Our secret? We are not just installers. We are historians of soil. We know which brands of PVC fail in Washington’s freeze-thaw cycles (avoid the blue-striped brand). We’ve memorized which counties have clay that will choke a drain field in 5 years. Heck, we even redesigned our tank baffles in 2019 after seeing how grease buildup cripples pumps. Tiny tweak. Huge impact. Maintenance teams appreciate us for it.

You need stats? Fine. Since 2010, 92% of our systems have gone 10+ years without significant issues. But numbers do not stink when things go south. Ask Mrs. Henderson from Monroe. Her last installer used inferior aggregate that transformed her leach line into a concrete tomb. We dedicated New Year’s Day 2021 breaking it out. She mailed us cookies for a twelve months.

Here’s the harsh truth: most septic failures happen because someone ignored a step. Did not test the soil properly. Used substandard tanks. Misjudged the water table. We’ve personally fixed hundreds of these failures. And every time, we remember another lesson. Like in 2022, when we decided on adding twin risers to each install. Why? Because Randy, our head tech, got sick of watching homeowners destroy their lawns during checks. Now maintenance is a brief job.

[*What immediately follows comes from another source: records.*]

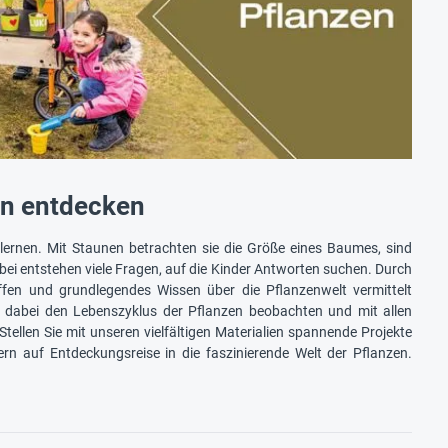
zen entdecken
lernen. Mit Staunen betrachten sie die Größe eines Baumes, sind
i entstehen viele Fragen, auf die Kinder Antworten suchen. Durch
fen und grundlegendes Wissen über die Pflanzenwelt vermittelt
 dabei den Lebenszyklus der Pflanzen beobachten und mit allen
tellen Sie mit unseren vielfältigen Materialien spannende Projekte
 auf Entdeckungsreise in die faszinierende Welt der Pflanzen.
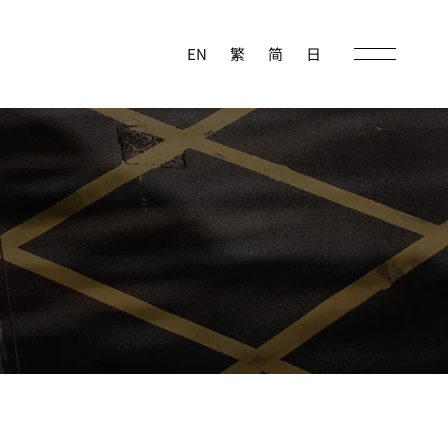
EN
繁
简
日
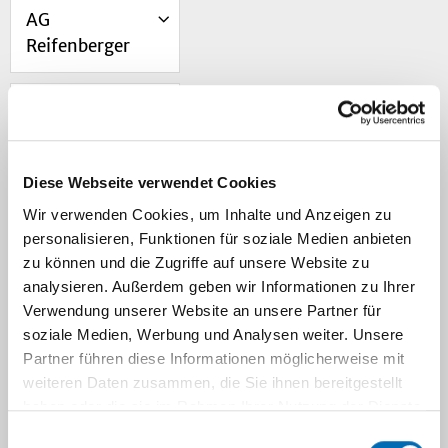
AG
Reifenberger
AG Korth
AG Leprivier
Diese Webseite verwendet Cookies
Wir verwenden Cookies, um Inhalte und Anzeigen zu
personalisieren, Funktionen für soziale Medien anbieten
AG Lim
zu können und die Zugriffe auf unsere Website zu
analysieren. Außerdem geben wir Informationen zu Ihrer
AG Weggen
Verwendung unserer Website an unsere Partner für
soziale Medien, Werbung und Analysen weiter. Unsere
Partner führen diese Informationen möglicherweise mit
weiteren Daten zusammen, die Sie ihnen bereitgestellt
Navigation
haben oder die sie im Rahmen Ihrer Nutzung der Dienste
gesammelt haben.
Funding
Einwilligungsauswahl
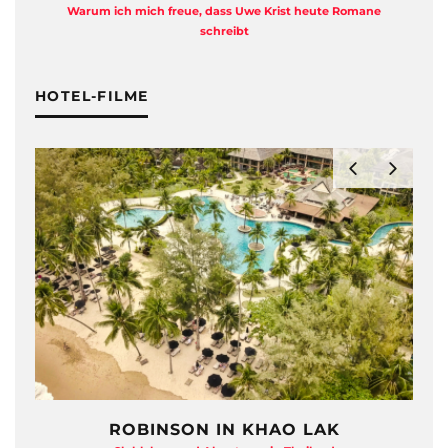
Warum ich mich freue, dass Uwe Krist heute Romane
A
schreibt
HOTEL-FILME
ROBINSON IN KHAO LAK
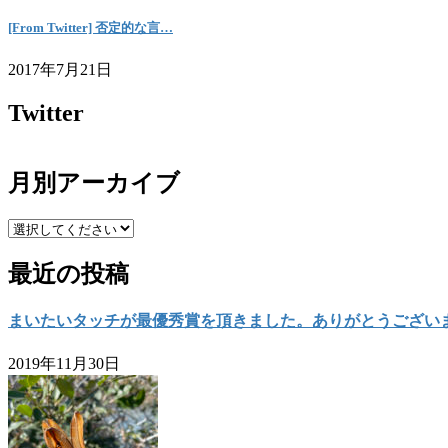
[From Twitter] 否定的な言…
2017年7月21日
Twitter
月別アーカイブ
最近の投稿
まいたいタッチが最優秀賞を頂きました。ありがとうござい
2019年11月30日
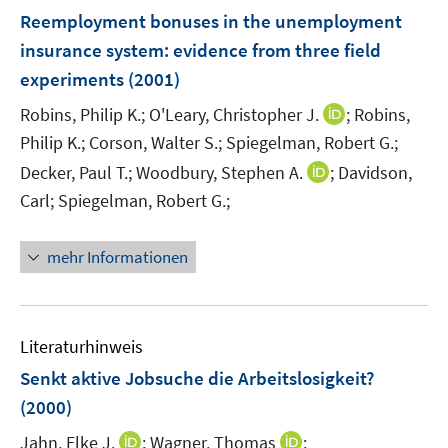
n
F
Reemployment bonuses in the unemployment
s
e
insurance system
:
evidence from three field
t
n
e
experiments
(2001)
s
r
t
I
Robins, Philip K.;
O'Leary, Christopher J.
;
Robins,
ö
e
n
Philip K.;
Corson, Walter S.;
Spiegelman, Robert G.;
f
r
n
f
I
Decker, Paul T.;
Woodbury, Stephen A.
;
Davidson,
ö
e
n
n
Carl;
Spiegelman, Robert G.;
f
u
e
n
f
e
n
e
n
mehr Informationen
m
u
e
F
e
n
e
m
n
F
Literaturhinweis
s
e
Senkt aktive Jobsuche die Arbeitslosigkeit?
t
n
e
(2000)
s
r
t
I
I
Jahn, Elke J.
;
Wagner, Thomas
;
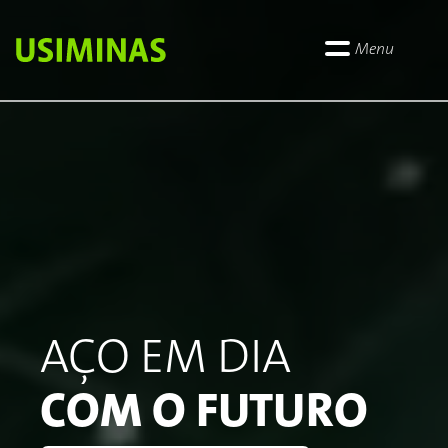
Menu
AÇO EM DIA
COM O FUTURO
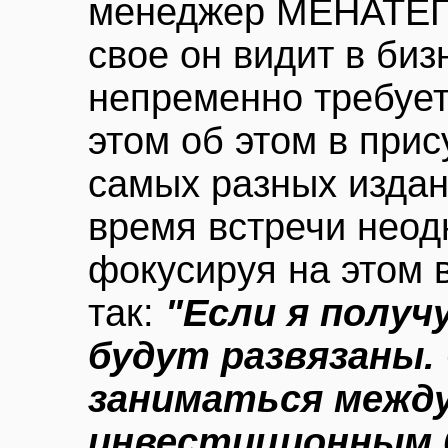
менеджер МЕНАТЕПа
свое он видит в биз
непременно требует
этом об этом в при
самых разных издан
время встречи неод
фокусируя на этом 
так:
"Если я получ
будут развязаны.
заниматься межд
инвестиционным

I can’t lie—this work wears on you. Art’s got a snapshot from our initial commercial job in 2009. We look like kids playing in Tonka trucks. Today, we’ve crow’s feet from squinting at soil reports and laugh lines from clients who became friends. Like the elderly couple in Bothell who demand we stay for lemonade after all service calls. Or the brewery in Everett whose tank we improved last fall—they branded a beer “Septic Solutions Sour.” (It’s… an interesting taste.)

So yes, we aren’t not the most affordable. Or the showiest. But when a storm cuts power and your tank’s backing up? You aren’t going to care about coupons. You will want the crew that have been there, done that, and still smell like lingering regret. The team that responds at 2 AM because we’ve all been that homeowner standing ankle-deep in crisis.

Thinking back, it is funny. That installer who trained us as kids? He quit years ago. But his words still echo in our heads each time we disturb ground. “Push deeper,” he used to say. “Future you will thank past you.” As it happens, he hadn’t been just talking about septic tanks.